— begin Input —

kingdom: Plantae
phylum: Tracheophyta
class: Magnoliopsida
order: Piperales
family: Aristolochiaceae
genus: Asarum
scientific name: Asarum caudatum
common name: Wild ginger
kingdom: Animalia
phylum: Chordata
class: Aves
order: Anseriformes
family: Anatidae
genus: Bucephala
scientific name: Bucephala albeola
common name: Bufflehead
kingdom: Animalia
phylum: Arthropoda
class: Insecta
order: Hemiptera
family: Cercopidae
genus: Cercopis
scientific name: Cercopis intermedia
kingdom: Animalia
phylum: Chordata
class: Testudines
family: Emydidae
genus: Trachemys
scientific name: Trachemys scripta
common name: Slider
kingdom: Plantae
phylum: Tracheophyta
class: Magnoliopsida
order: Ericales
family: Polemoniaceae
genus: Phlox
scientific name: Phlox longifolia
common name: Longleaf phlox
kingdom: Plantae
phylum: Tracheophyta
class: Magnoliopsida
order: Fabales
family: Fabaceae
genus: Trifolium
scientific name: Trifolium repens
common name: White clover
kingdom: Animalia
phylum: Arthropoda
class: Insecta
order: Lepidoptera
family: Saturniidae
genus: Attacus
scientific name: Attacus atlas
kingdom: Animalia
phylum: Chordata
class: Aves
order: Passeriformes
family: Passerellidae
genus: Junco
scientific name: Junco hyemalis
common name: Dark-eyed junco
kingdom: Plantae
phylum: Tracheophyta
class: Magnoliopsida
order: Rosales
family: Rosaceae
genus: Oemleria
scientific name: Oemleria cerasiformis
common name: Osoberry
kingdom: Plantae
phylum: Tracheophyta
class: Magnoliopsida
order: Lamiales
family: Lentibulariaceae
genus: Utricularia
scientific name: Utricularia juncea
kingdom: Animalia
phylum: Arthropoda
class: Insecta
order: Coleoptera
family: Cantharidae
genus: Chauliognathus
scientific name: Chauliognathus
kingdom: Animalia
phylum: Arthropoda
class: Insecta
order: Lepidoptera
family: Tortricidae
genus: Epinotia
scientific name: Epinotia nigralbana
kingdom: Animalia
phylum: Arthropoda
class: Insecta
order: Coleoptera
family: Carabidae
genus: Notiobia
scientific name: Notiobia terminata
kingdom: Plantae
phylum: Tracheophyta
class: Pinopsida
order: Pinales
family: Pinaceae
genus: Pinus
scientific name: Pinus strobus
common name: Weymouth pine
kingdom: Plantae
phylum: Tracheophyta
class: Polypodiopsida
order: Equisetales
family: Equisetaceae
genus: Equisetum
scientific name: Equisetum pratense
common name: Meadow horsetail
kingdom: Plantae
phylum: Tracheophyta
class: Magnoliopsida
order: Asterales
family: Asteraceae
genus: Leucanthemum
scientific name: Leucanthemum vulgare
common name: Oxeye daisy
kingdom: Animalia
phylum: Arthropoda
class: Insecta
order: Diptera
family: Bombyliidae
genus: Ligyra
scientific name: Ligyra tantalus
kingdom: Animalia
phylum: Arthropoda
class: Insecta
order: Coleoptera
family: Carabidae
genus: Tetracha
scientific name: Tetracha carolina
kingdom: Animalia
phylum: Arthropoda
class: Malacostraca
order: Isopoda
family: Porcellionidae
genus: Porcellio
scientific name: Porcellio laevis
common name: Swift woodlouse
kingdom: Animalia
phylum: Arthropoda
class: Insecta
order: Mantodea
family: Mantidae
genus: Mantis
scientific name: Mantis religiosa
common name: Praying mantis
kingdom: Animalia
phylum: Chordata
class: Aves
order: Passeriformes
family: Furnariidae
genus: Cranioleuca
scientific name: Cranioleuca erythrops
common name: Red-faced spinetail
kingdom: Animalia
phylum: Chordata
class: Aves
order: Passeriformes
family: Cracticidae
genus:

— end Input —

→ What you need to do: Lay out everything from the top of the data down to and including the line containing "scientific name: Bucephala albeola" as a JSON list of strings, one string per line, with blank lines omitted.

→ Answer to this problem:
[
  "kingdom: Plantae",
  "phylum: Tracheophyta",
  "class: Magnoliopsida",
  "order: Piperales",
  "family: Aristolochiaceae",
  "genus: Asarum",
  "scientific name: Asarum caudatum",
  "common name: Wild ginger",
  "kingdom: Animalia",
  "phylum: Chordata",
  "class: Aves",
  "order: Anseriformes",
  "family: Anatidae",
  "genus: Bucephala",
  "scientific name: Bucephala albeola"
]